The problem you have is that clamav server is not running. That's why the slower clamscan is used an emergency fallback. Start the clamav server to fix it. It scans an incoming or outgoing email for viruses, you can see incoming and outgoing emails in the mail.log file.
Hi till, thank you very much for the super fast followup. I did: Code: /etc/init.d/clamav-daemon start But a few seconds later it died again after checking: Code: /etc/init.d/clamav-daemon status Which is what I was suspecting - the server was restarted multiple times before - no way it would run out of memory in a few hours. The output from that status message actually pointed to the issue: Code: Oct 14 06:48:14 server2.example.com clamd[15489]: Mon Oct 14 06:48:14 2019 -> !LOCAL: Socket file /var/run/clamav/clamd.ctl could not be bound: Permission denied With help of Taleman's post I narrowed it down to issue with permission as the file did not exist: Code: # ls -l /var/run/clamav total 0 Fixed the permissions: Code: # chown clamav:root /var/run/clamav After starting the service all good again (20+ minutes): Code: # systemctl start clamav-daemon.service # systemctl clamav-daemon status Is it fair to assume that the issue was with permission? Should I put on my tinfoil hat assuming somebody tried to mess with the server or the permission issue happens from time to time with server updates? (apt-get update && apt-get dist-upgrade) The server has been installed for a while - it's been installed in early 2017 (and still running Debian 8)

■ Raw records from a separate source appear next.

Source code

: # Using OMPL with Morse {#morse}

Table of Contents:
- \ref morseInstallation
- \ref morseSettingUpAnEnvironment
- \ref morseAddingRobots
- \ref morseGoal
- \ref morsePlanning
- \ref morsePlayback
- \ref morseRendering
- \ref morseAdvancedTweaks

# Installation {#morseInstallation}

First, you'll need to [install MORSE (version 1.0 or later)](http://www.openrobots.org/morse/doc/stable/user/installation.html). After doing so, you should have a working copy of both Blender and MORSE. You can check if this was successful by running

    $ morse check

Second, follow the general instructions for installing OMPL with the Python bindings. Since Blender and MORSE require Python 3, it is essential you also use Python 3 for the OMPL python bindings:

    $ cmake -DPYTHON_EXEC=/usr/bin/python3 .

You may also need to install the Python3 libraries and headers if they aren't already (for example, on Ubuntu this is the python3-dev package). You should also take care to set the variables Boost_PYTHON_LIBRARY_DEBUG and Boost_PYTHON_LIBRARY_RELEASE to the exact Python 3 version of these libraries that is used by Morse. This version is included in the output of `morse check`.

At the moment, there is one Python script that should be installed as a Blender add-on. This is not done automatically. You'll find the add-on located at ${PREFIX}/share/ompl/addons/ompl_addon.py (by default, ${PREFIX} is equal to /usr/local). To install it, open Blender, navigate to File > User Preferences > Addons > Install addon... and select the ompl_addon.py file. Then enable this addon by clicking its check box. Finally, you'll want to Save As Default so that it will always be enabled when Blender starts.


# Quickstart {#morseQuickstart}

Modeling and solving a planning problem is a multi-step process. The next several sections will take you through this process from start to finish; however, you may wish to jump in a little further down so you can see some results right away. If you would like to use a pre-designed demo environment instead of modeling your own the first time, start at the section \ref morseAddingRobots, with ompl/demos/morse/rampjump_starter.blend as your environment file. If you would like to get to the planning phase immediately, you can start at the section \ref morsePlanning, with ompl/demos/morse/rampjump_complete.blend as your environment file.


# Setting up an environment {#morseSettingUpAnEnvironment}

I don't think that your server has been hacked, probably an issue with a package update or something similar. When clamav daemon is working again, then you should try to restart amavis too. Amavis should start using the clamav daemon then as it uses way fewer resources, the processes should read 'clamdscan' then instead of 'clamscan', clamdscan is the program which helps amavis to communicate with the clamav daemon process while clamscan is just clamav without daemon process.